Rogue Planets’ moons might have liquid floor water and thick atmospheres. They might be liveable
The search for life on exoplanets takes a fairly conservative approach. It focuses on life similar to that of the earth. Sure, it is entirely possible that life comes in many exotic forms, and scientists have speculated on all the strange forms life could take, but the simple fact is that earth life is the only form we currently understand . So most of the research is focused on life forms that are carbon-based, like us, with a biology based on liquid water. But even with that narrow gaze, life could be hiding in places we don’t expect.
Since terrestrial life depends on liquid water, the search for life on exoplanets focuses on those within the circumstellar habitable zone (CHZ) that surrounds stars. That is, neither too close nor too far away for liquid water to exist on a rocky planet. For our solar system, this is roughly between the orbits of Venus and Mars. Most of the exoplanets that meet these criteria are super-earths, which closely orbit small red dwarf stars, as red dwarfs make up about 75% of the stars in our galaxy and super-earths are the most common terrestrial exoplanet.
One of the surprising discoveries about exoplanets is that planets the size of Jupiter often orbit near their stars. These “hot Jupiters” are unlikely to have life, but they could have moons that are as warm and humid as the earth.
Known potentially habitable worlds from 2020. Credit: PHL @ UPR Arecibo
And it turns out that large gas planets don’t even have to orbit near their star to have moons with liquid water. For example, we know that Jupiter’s moon Ganymede has an ocean of water beneath its icy surface. Europe is known to have more water than Earth, and even Saturn’s tiny moon Enceledus has liquid water. The interesting thing about these examples is that the presence of liquid water on these moons is not due to the heat of the sun, but rather to the thermal warming due to the gravitational pull of their planet. This, of course, raises an interesting question. If Jupiter and Saturn’s moons can have liquid water, then what about the moons of Jupiter-like exoplanets that don’t even orbit a star?
Illustration of a planet floating freely through the universe with a potentially habitable moon. Photo credit: Tommaso Grassi / LMU
A recent article in the International Journal of Astrobiology explores this question. The interesting thing about this study is that it’s not just about whether an exomon could remain geologically active enough to have liquid water. The answer to that is clearly yes. Instead, this work examines how potentially habitable exomons could form and whether they could hold enough liquid water long enough for primeval life to develop. For moons within a star system, for example, one of the main drivers of the moon’s chemical evolution would be the star’s light and heat. But for the moons of rogue planets, a primary impact would be cosmic rays. This, combined with tidal warming, would fuel the evolution of the lunar atmosphere over time.

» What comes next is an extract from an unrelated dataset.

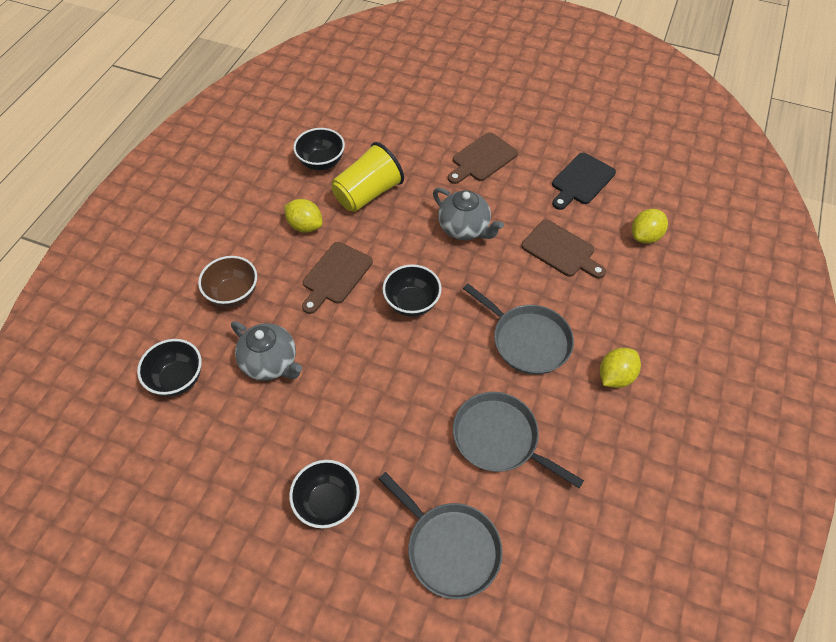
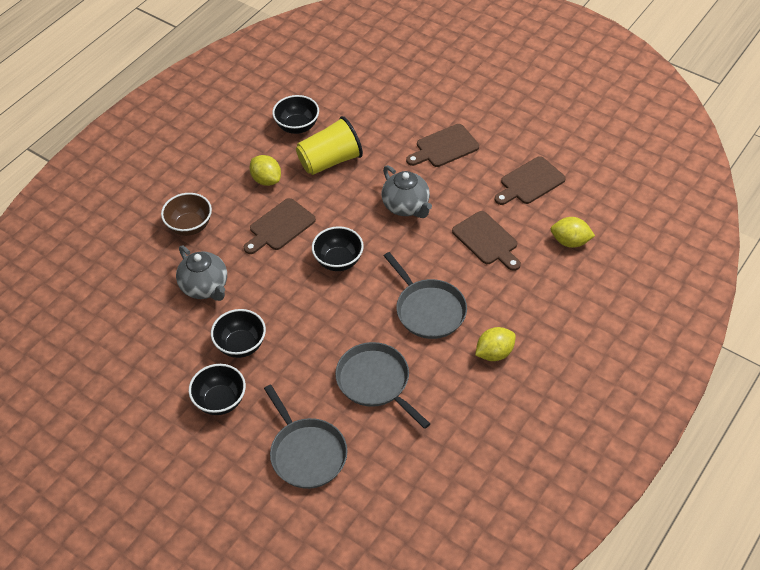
camera: 15 degrees right, 5 degrees down
black bowl [137,339,202,396] -> black bowl moved to [211,309,266,358]
black cutting board [552,152,616,210] -> brown cutting board [495,156,566,205]
yellow lemon [632,209,668,244] -> yellow lemon turned 45 degrees clockwise [551,217,595,248]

To see the effects of these differences, the team modeled an Earth’s mass moon orbiting a rogue planet with the mass of Jupiter. They found that with some reasonable guesswork about its chemical composition and orbital stability, a renegade exomone could hold liquid water on its surface. Much less than on Earth, but enough to allow life to arise and develop in a reasonable time frame.
It is important not that this model is aimed at exomons with a rich atmosphere. If these habitable exomons exist, we could possibly study their atmospheres using infrared and radio astronomy. So the first planet to show evidence of extraterrestrial life could be a villain.
Reference: Patricio Javier vila et al. “Occurrence of Water on Exomons Orbiting Free-Floating Planets: A Case Study.” International Journal of Astrobiology FirstView (2021): 1-12.